Resources for Business on the Sustainable Development Goals from the Global Compact

As we are now two years into the Sustainable Development Goals, there are a growing number of resources and tools to help businesses engage in working towards, as well as reporting on the Goals within their own operations. These are resources that can be used in a classroom setting to help teach the SDGs, as a tool for students or faculty working with business on the SDGs, or as tools to develop new partnerships with business around the SDGS. Here are 10 resources put together by the Global Compact focused on business and the SDGs.

  1. Business Reporting on the SDGs: An Analysis of the Goals and Targets This report is a first step towards a uniform mechanism for business to report on their contribution to and impact on the SDGs in an effective and standardized way. It contains a list of existing and established disclosures that businesses can use to report, and identifies relevant gaps, where disclosures are not available.
  2. The UN Global Compact-Accenture Strategy CEO Study 2016: Published every three years, this study is the largest analysis of CEO attitudes towards sustainability globally. It is based on interviews with over 50 CEOs of leading companies, and the 2016 study focuses on the path towards 2030 and the mandate for action that the UN Sustainable Development Goals layout.

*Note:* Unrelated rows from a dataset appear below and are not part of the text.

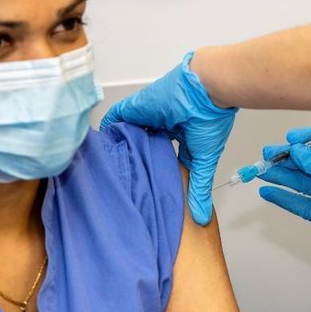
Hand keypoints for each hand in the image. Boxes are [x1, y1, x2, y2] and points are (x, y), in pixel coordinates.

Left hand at [101, 51, 235, 225]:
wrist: (206, 92)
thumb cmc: (209, 124)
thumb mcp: (203, 163)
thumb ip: (198, 190)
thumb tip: (202, 219)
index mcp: (182, 136)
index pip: (163, 156)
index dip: (155, 169)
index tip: (144, 187)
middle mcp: (163, 126)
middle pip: (143, 145)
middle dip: (134, 159)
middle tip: (122, 179)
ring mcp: (148, 117)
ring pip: (129, 133)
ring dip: (120, 145)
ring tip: (108, 165)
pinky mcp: (136, 109)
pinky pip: (117, 118)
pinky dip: (109, 128)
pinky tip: (100, 143)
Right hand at [259, 126, 310, 281]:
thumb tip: (301, 152)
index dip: (309, 138)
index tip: (291, 139)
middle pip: (310, 161)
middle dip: (289, 157)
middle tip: (269, 154)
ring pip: (301, 181)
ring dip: (282, 175)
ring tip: (262, 170)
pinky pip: (299, 203)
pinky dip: (283, 198)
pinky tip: (269, 192)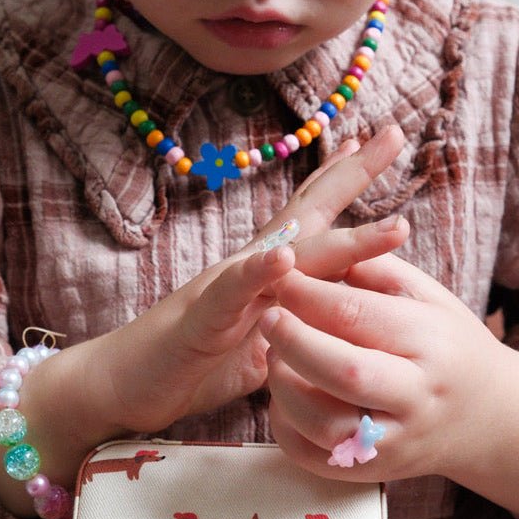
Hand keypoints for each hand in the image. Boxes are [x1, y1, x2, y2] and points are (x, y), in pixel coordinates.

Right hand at [91, 126, 408, 434]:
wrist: (124, 384)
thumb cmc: (192, 363)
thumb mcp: (262, 347)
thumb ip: (294, 325)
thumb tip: (334, 322)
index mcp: (265, 273)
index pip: (311, 218)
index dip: (344, 179)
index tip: (380, 142)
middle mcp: (248, 267)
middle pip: (307, 213)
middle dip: (352, 174)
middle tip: (394, 133)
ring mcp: (225, 286)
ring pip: (287, 252)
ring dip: (341, 239)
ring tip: (392, 228)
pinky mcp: (200, 316)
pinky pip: (231, 290)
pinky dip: (258, 272)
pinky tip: (285, 257)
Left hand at [260, 249, 518, 518]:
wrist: (488, 416)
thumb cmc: (446, 344)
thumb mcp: (426, 296)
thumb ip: (374, 269)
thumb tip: (317, 251)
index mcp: (431, 343)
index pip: (358, 315)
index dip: (309, 294)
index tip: (280, 274)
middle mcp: (417, 397)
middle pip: (343, 371)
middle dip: (294, 340)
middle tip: (267, 316)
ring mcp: (396, 441)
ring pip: (324, 423)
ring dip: (284, 388)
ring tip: (275, 357)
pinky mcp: (372, 472)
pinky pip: (315, 456)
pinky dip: (286, 426)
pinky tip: (283, 397)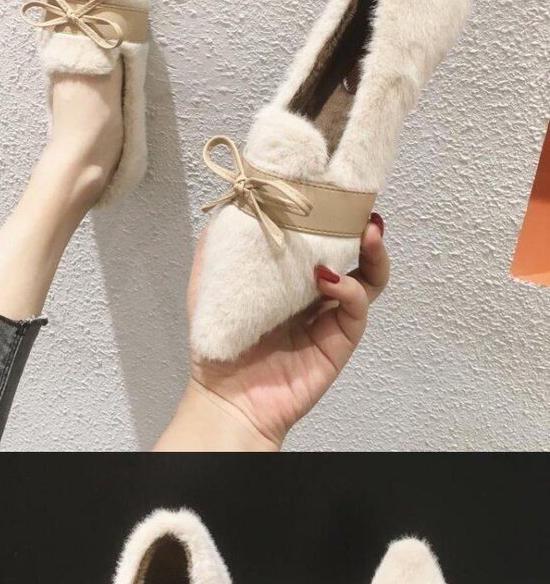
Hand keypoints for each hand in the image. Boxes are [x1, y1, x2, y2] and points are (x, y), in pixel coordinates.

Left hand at [155, 214, 388, 450]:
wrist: (226, 398)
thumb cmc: (218, 344)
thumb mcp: (210, 284)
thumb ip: (220, 246)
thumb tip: (238, 201)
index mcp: (290, 276)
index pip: (321, 237)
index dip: (333, 213)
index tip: (335, 186)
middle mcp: (316, 293)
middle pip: (354, 252)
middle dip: (363, 225)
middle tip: (363, 205)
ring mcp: (331, 317)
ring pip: (369, 277)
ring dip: (374, 252)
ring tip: (370, 232)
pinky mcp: (340, 341)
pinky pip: (357, 308)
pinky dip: (350, 288)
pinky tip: (330, 279)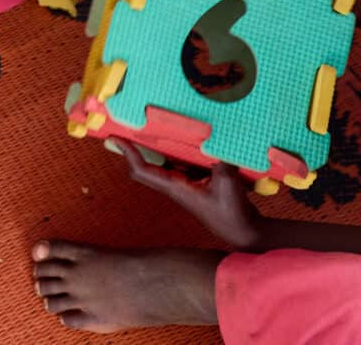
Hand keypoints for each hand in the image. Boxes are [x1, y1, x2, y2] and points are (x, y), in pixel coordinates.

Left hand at [113, 141, 265, 249]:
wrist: (244, 233)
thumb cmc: (232, 213)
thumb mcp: (227, 181)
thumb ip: (220, 158)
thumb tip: (219, 137)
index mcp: (175, 187)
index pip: (142, 170)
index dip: (128, 153)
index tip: (116, 138)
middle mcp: (176, 186)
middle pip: (147, 166)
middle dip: (136, 148)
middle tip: (130, 127)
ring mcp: (185, 186)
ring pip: (165, 163)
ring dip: (159, 147)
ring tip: (157, 126)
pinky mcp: (197, 185)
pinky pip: (183, 164)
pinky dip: (182, 151)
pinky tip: (192, 140)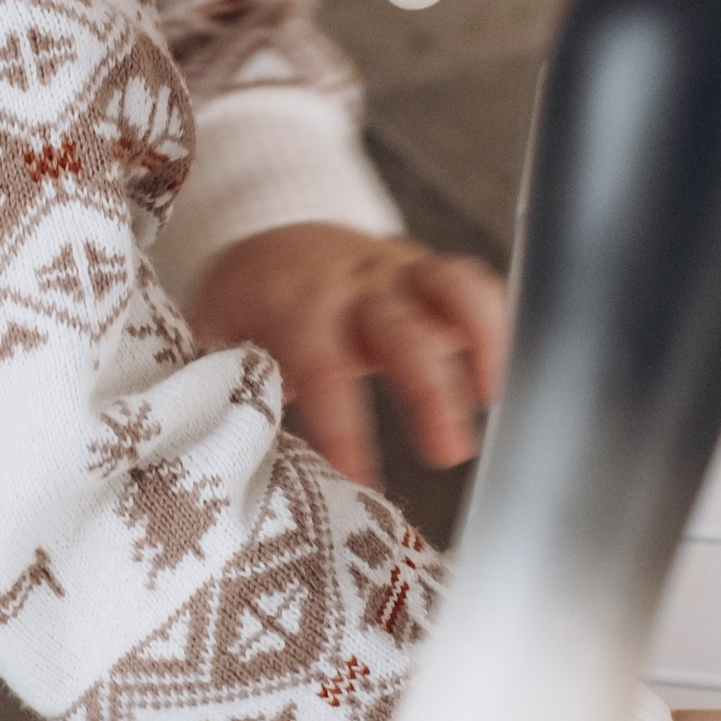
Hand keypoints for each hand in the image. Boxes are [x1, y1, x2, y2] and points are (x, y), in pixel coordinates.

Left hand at [190, 222, 505, 485]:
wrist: (272, 244)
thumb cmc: (247, 311)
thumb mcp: (217, 341)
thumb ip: (226, 386)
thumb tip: (224, 450)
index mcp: (290, 305)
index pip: (320, 362)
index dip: (343, 421)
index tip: (358, 477)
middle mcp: (350, 283)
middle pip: (398, 326)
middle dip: (429, 389)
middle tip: (449, 453)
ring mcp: (395, 273)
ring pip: (447, 290)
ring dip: (480, 344)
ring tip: (494, 405)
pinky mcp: (427, 275)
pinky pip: (471, 285)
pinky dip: (496, 326)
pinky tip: (503, 381)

  3. The SDG Compass: This tool guides companies on how they can align their strategies and manage their contribution to the realisation of the SDGs. The SDG Compass presents five steps that assist companies in maximizing their contribution to the SDGs: understanding the SDGs, defining priorities, goal setting, integrating sustainability, and reporting. It is available in 9 different languages.

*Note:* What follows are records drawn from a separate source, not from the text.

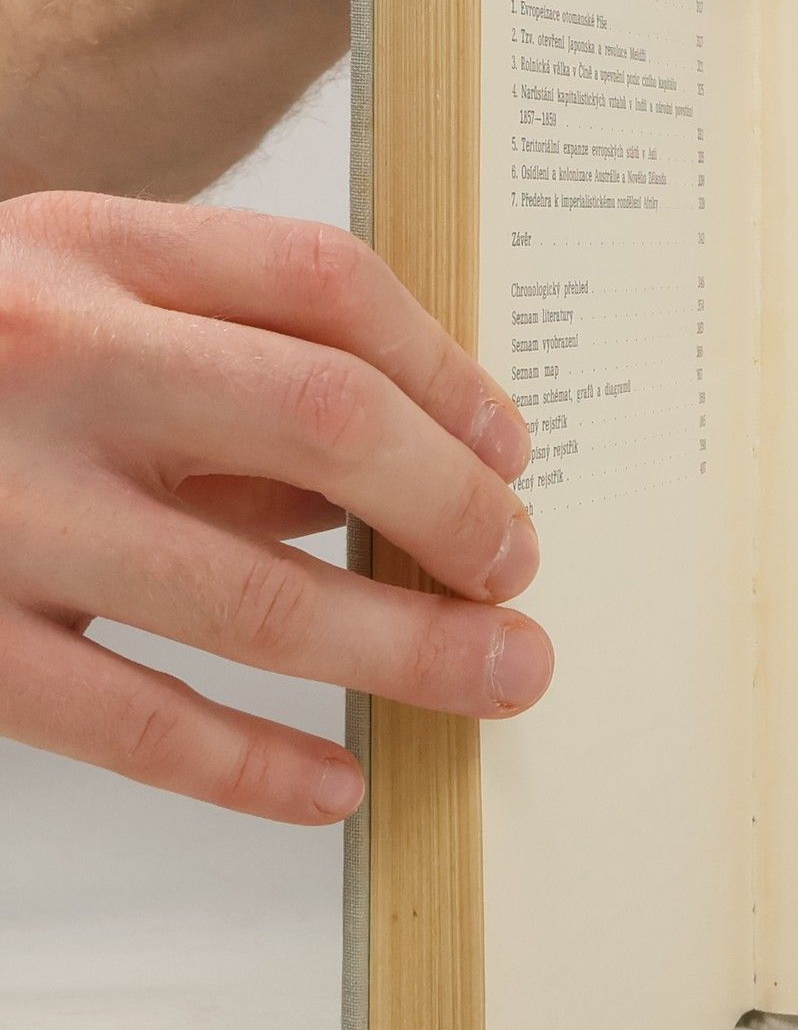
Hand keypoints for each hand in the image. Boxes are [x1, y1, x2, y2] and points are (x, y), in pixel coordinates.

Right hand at [0, 192, 552, 824]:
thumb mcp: (68, 298)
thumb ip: (222, 362)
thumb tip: (423, 467)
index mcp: (86, 248)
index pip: (326, 284)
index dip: (451, 372)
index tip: (509, 447)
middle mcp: (46, 360)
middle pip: (327, 423)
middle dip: (458, 508)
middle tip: (518, 566)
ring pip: (257, 596)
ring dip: (412, 649)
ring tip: (504, 672)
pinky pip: (135, 724)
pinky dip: (253, 765)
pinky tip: (337, 782)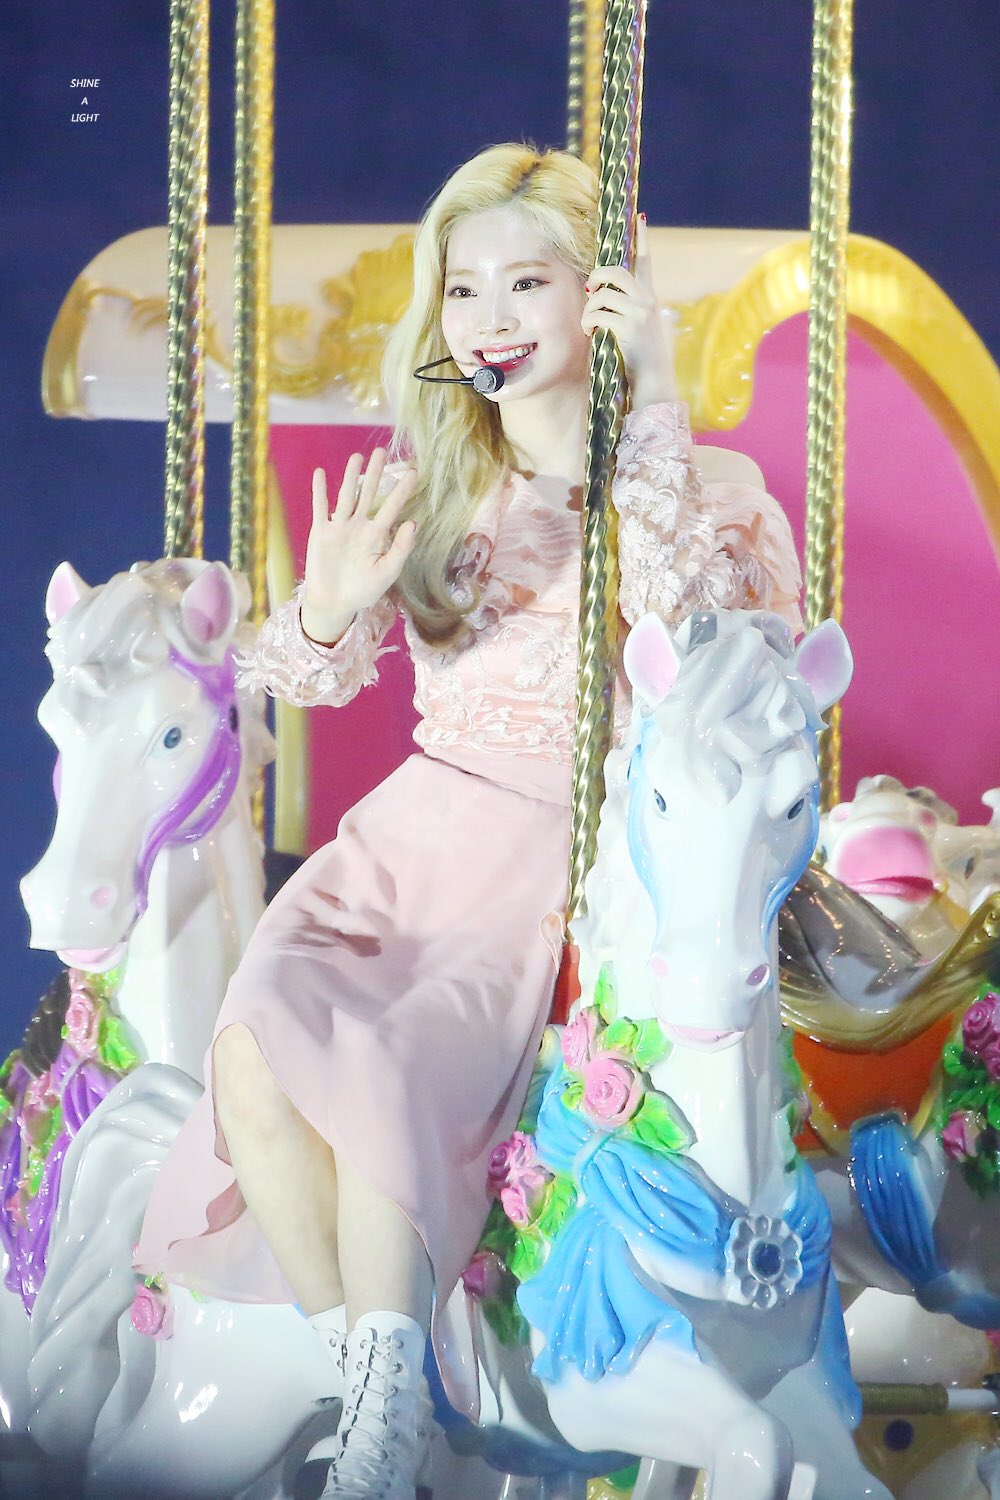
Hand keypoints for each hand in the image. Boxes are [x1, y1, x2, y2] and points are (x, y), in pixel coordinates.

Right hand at [301, 450, 416, 644]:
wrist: (335, 604)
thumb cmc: (363, 590)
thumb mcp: (387, 572)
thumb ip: (400, 549)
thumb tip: (412, 523)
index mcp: (377, 536)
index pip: (392, 508)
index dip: (402, 491)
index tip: (414, 472)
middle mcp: (359, 526)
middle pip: (368, 494)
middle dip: (375, 474)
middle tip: (382, 451)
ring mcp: (339, 527)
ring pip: (346, 496)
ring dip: (350, 477)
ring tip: (356, 456)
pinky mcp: (320, 532)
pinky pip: (320, 509)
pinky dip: (319, 492)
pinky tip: (320, 473)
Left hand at [581, 217, 677, 410]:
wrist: (654, 382)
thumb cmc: (642, 359)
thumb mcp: (639, 329)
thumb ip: (628, 310)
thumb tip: (602, 296)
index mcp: (650, 298)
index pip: (646, 261)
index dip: (643, 239)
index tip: (641, 217)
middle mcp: (647, 301)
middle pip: (616, 270)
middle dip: (596, 276)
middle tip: (589, 290)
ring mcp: (639, 313)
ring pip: (603, 293)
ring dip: (589, 308)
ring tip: (589, 325)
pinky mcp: (628, 327)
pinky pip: (598, 314)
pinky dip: (589, 323)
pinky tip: (590, 334)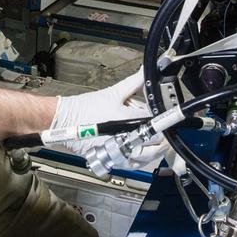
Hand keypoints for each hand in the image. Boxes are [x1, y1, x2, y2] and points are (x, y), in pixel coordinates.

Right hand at [51, 72, 172, 170]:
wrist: (66, 121)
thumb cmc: (86, 108)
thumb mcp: (113, 92)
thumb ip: (134, 82)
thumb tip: (145, 71)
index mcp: (127, 120)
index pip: (155, 120)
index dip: (164, 117)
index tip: (170, 116)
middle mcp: (125, 138)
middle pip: (155, 140)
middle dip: (161, 133)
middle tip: (162, 127)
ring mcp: (120, 151)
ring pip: (147, 155)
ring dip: (155, 148)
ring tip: (156, 140)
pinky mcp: (114, 159)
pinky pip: (134, 164)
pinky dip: (141, 159)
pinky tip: (142, 151)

  4. Project Breakthrough: Project Breakthrough aims to challenge and stretch prevailing business mindsets into new opportunity spaces. It puts a spotlight on the best thinking and examples in sustainable innovation that demonstrate a commitment towards an exponential scale of change and impact – across mainstream companies and next generation innovators and entrepreneurs.
  5. SDG Industry Matrix: These industry-specific reports highlight examples and ideas for corporate action in relation to the Sustainable Development Goals specifically related to those industries. Each matrix highlights bold pursuits and decisions made by diverse companies for each SDG. These are available for financial services, food and consumer goods, climate, health, industrial manufacturing, transportation and energy.
  6. Blueprint for Business Leadership on the SDGs: This report aims to inspire all businesses, regardless of their size or location, to take a leading role in the achievement of the SDGs. It illustrates how the five leadership qualities of Ambition, Collaboration, Accountability, Consistency and Intentional can be applied to a business’ strategy, business model, products, supply chain, partnerships and operations to raise the bar and create impact at scale.
  7. Making Global Goals Local Business: This report provides an overview of how the different Local Networks of the Global Compact are taking action to implement the Sustainable Development Goals. The report includes projects planned or in progress, and discusses how they are building national awareness of the Goals, aligning business models to the SDGs, collaborating across stakeholders, and getting business involved in policy discussions to push the Goals forward locally.
  8. The SDG Investment Case: Discussions taking place since the launch of the SDGs tend to focus on how investors can contribute to the SDGs. But how do you convince investors that they should be investing in the SDGs in the first place? This report looks at why the SDGs are relevant to institutional investors and why there is an expectation that investors will contribute, and how.
  9. Partnership Passport: This resource calls on companies everywhere (and why not business schools as well) to take action on the Sustainable Development Goals in partnership with the UN, Governments and civil society. The guide helps organisations to find new partnerships and enhance existing ones with 10 inspiring examples of UN-Business collaboration, tips to form your own partnerships, and directions for finding UN partners to work with.
  10. How Your Company Can Advance Each of the SDGs:
    This page on the Global Compact website provides an overview of the 17 Goals with links to the different resources that the Global Compact offers to business focused on each of those Goals. Many of these resources are relevant to more than one SDGS given the cross cutting nature of all of these challenges, making this resource a useful guide to get your impact started.